The point that Sri Lanka’s public service is too large and employs too many people, which results in high expenses to the State and low productivity, is an oft-made one. But it also remains one of the most challenging aspects of governance to tackle as demonstrated by the latest spate of strikes.
As presidential elections loom ever closer, there is no shortage of unions lining up to take advantage of the situation. Last week a flash work to rule was initiated by railway workers who refused to issue tickets to the innocent public that turned up at the Fort Railway station to go home after a hard day of work. There were also several train disruptions and delays, which is extremely unfair on commuters who as tax payers actually pay the salaries of State workers.
The upshot of these strikes and work to rule campaigns is that a fresh proposal is to be submitted to the Cabinet next week to decide on a fresh round of salary increases which also apply to doctors, engineers, teachers and non-academic university staff.
The proposal is being introduced ahead of Government executive service officers threatening to resume their trade union action on Wednesday, if the Government fails to approve the salary increases. Other trade union groups also have threatened to resume strikes. Unfortunately the new round of salary increases, if they are to be approved, will cost the State an additional Rs. 200 billion – funds it does not have.
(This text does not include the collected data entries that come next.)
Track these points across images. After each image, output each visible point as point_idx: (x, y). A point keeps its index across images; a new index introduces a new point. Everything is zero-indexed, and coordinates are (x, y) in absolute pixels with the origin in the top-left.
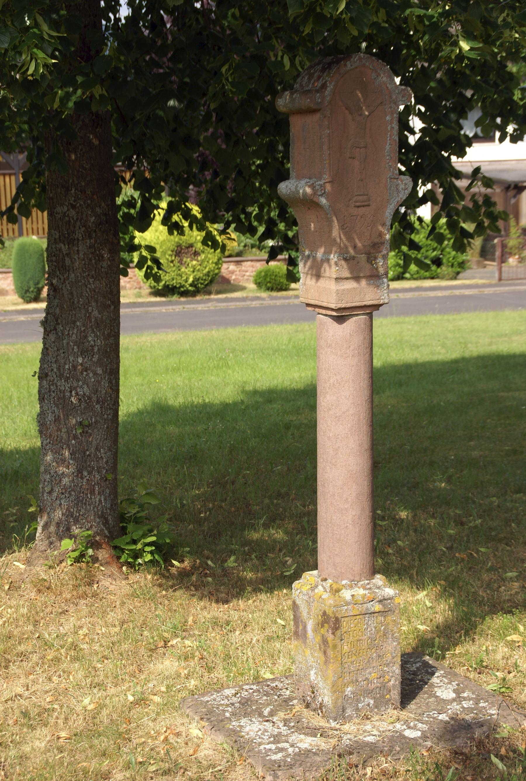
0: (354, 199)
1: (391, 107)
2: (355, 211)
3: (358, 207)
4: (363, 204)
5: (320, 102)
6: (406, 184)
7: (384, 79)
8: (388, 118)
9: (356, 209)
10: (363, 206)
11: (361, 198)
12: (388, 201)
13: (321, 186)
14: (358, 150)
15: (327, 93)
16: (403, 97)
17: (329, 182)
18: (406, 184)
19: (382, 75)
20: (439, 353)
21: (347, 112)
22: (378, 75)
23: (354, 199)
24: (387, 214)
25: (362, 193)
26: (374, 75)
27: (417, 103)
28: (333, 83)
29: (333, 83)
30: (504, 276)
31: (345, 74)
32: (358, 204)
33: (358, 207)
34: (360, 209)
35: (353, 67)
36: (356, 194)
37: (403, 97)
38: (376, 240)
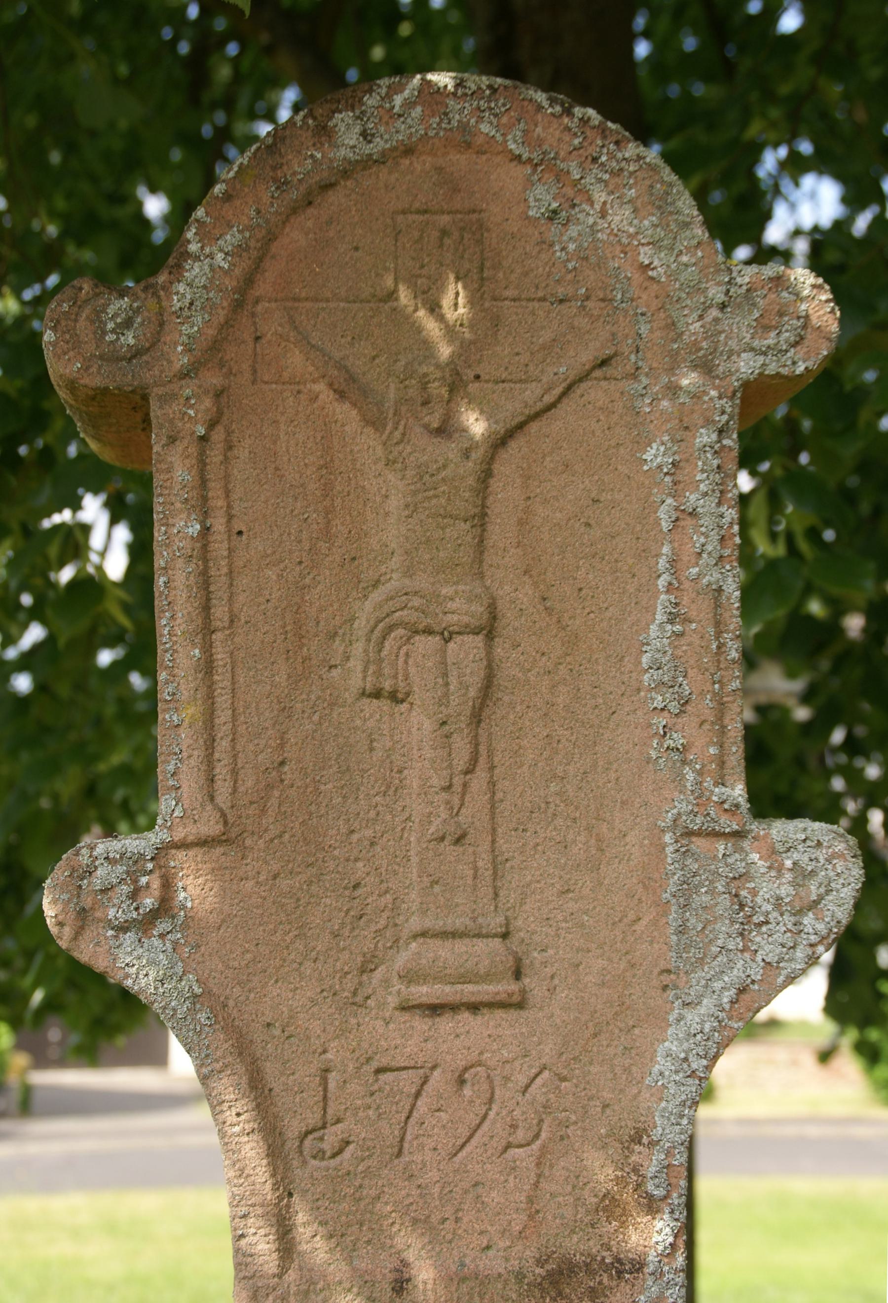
0: (402, 959)
1: (673, 390)
2: (411, 1039)
3: (435, 1009)
4: (470, 991)
5: (137, 353)
6: (802, 875)
7: (620, 218)
8: (655, 455)
9: (420, 1024)
10: (474, 1008)
11: (447, 953)
12: (668, 980)
13: (135, 865)
14: (425, 644)
15: (181, 293)
16: (763, 327)
17: (203, 843)
18: (802, 875)
19: (600, 196)
20: (215, 1082)
21: (346, 415)
22: (575, 197)
23: (402, 959)
24: (662, 1064)
25: (459, 922)
26: (542, 197)
27: (270, 116)
28: (231, 239)
29: (231, 239)
30: (699, 844)
31: (327, 187)
32: (424, 992)
33: (435, 1009)
34: (446, 1024)
35: (379, 145)
36: (415, 923)
37: (763, 327)
38: (576, 1246)
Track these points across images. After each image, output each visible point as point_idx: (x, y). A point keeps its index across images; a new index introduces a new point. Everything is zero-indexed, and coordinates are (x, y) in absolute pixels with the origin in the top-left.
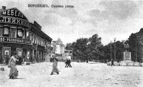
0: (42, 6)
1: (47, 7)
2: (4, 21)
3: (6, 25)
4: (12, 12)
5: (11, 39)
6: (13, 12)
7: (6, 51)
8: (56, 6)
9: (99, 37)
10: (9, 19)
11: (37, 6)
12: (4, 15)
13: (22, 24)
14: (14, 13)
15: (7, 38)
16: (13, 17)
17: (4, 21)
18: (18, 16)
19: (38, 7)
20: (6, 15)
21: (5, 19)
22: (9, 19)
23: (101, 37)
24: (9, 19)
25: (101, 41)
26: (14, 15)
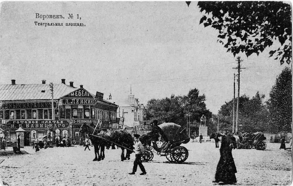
0: (56, 17)
1: (61, 18)
2: (73, 103)
3: (75, 106)
4: (79, 93)
5: (80, 121)
6: (80, 93)
7: (76, 133)
8: (81, 24)
9: (200, 94)
10: (77, 100)
11: (49, 17)
12: (73, 96)
13: (90, 100)
14: (81, 93)
15: (77, 120)
16: (81, 97)
17: (73, 103)
18: (85, 95)
19: (50, 18)
20: (75, 96)
21: (73, 100)
22: (78, 100)
23: (197, 89)
24: (78, 100)
25: (205, 102)
26: (81, 95)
There are also additional concerns.
The Government’s current annual public sector salary and pension bill is estimated to be Rs. 735 billion, which would rise to Rs. 940 billion if approval for this Cabinet paper is granted. Unfortunately the gratuity and pension payments that are due to these public employees will also grow proportionately. In fact, it has been warned that the Government is sitting on a demographic time bomb as larger numbers of public servants retire, and given that Sri Lanka has a rapidly aging population, it will be progressively harder for the Government to raise the funds needed for these payments.
A more immediate concern is fiscal slippage. Due to slow growth and the Easter attacks, Government revenue has taken a strong hit, with the Budget deficit to grow at least to 5% or higher this year. A salary increase to the public service is likely to exacerbate the situation and push up consumption, leading to higher inflation. This could lead to a temporary sugar high later on, where monetary policy, which has been relaxed of late, will have to be tightened again to offset the adverse economic impact. Sri Lanka’s economy has gone through these cycles numerous times and tends to fall prey to them nearer to election times.
Using elections and the public to squeeze monetary returns is a common ploy of the public sector. They appear to be unaware or uncaring of the immediate and long term challenges that are presented to the citizenry through their ill-advised and often selfish actions. A Government that is already unpopular will not have the political will to fight back as it is only concerned with its survival. This is why it is imperative that at least the next Government must set in place a competent, inclusive, transparent and effective system to deal with the outstanding issue of State Owned Enterprises (SOEs). It should be a discourse that transcends beyond mere privatisation to one that has a strong anti-corruption, competent one that holds both politicians and public servants responsible for their excesses. Right now, only the public is paying.